Il prossimo progetto cinematografico della Holland si intitola Il Ciarlatano e dovrebbe affrontare gli anni del “socialismo reale” degli anni Cinquanta nella ex Cecoslovacchia: “Sto seguendo contemporaneamente tre progetti, ma non so quale sarà il primo a vedere la luce. Per quanto riguarda Il Ciarlatano, si tratta di un progetto che sto realizzando in Repubblica Ceca e per il quale non ho bisogno di grandi budget o di grandi star. Non dovrei avere grossi problemi a realizzarlo. Collaboro con mia figlia Katarzyna e non è la prima volta. Ho co-diretto alcuni film con lei e talvolta le ho affidato la direzione di alcune scene dei miei film perché in lei vedo talento ed ispirazione. Fosse per me collaborerei con mia figlia più spesso, ma bisogna chiedere a lei se vuole lavorare con la madre. Proprio la settimana scorsa ha presentato il suo ultimo film, Amok, che è stato accettato al Festival di Edimburgo. In famiglia siamo quattro registe, io, mia sorella Magdalena, mia figlia Katarzyna e la sua compagna. Siamo molto fortunate, ci confrontiamo e collaboriamo spesso”.
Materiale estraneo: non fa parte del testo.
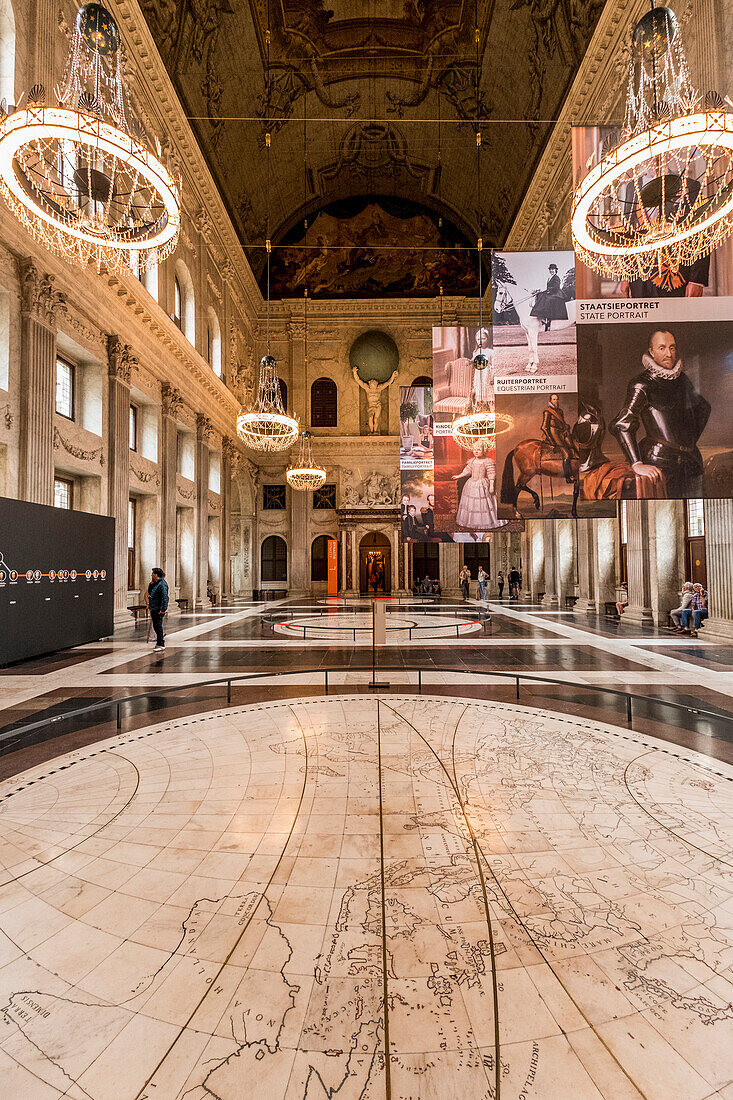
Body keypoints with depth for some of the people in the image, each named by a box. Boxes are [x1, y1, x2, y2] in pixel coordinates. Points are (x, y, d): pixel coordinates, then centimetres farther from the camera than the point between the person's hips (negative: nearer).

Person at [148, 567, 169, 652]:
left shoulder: (162, 584, -18)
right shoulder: (155, 583, 14)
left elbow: (165, 597, -23)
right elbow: (149, 592, 24)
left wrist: (163, 609, -25)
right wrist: (151, 583, 9)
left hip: (158, 609, -10)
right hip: (153, 609, 10)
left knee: (158, 626, -8)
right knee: (156, 626, 16)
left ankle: (160, 645, -4)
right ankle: (160, 641, 28)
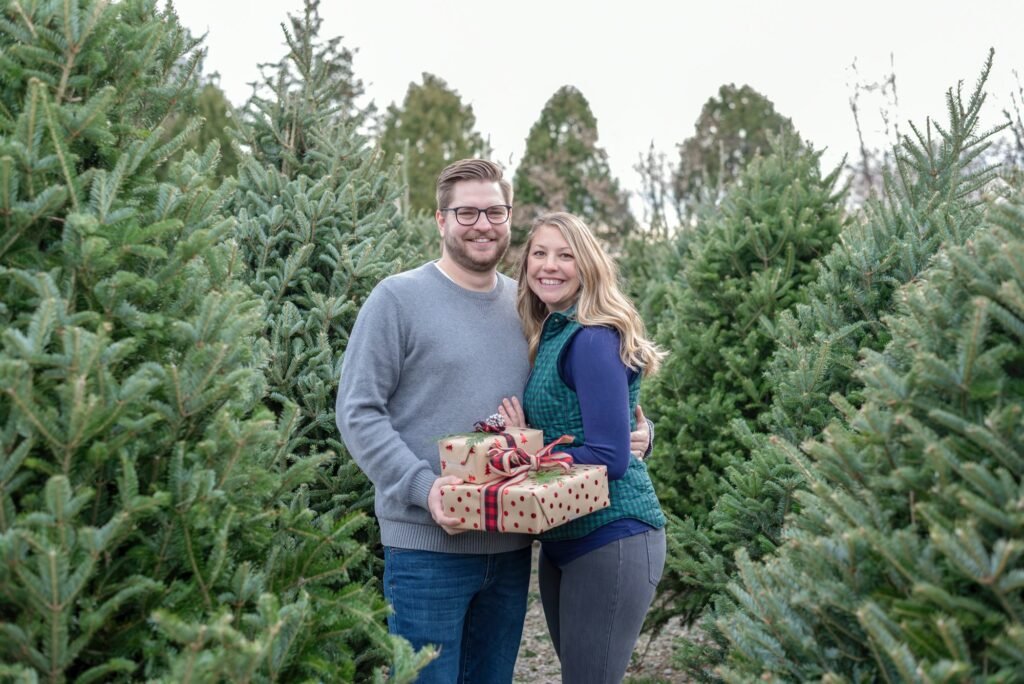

Si chiude con una curiosità. Ad aprile, due famosi registi italiani saranno impegnati nell’allestimento di due opere liriche: Gabriele Salvatores è alla Scala di Milano per La Gazza Ladra di Rossini e Marco Bellocchio è al Teatro dell’Opera di Roma per Andrea Chénier di Giordano. Potrebbe essere una nuova sfida per Agnieszka Holland? “Il mio ex marito, Laco Adamik, è stato uno dei più importanti registi d’opera polacchi, quindi ho avuto contatti frequenti con il teatro lirico, un rapporto d’amore e di curiosità. Ascolto e guardo spesso l’opera. Ma non è sicuramente il mio mezzo d’espressione, più volte mi sono state offerte regie, le ho declinate: so che non sarei una brava regista in questo campo”.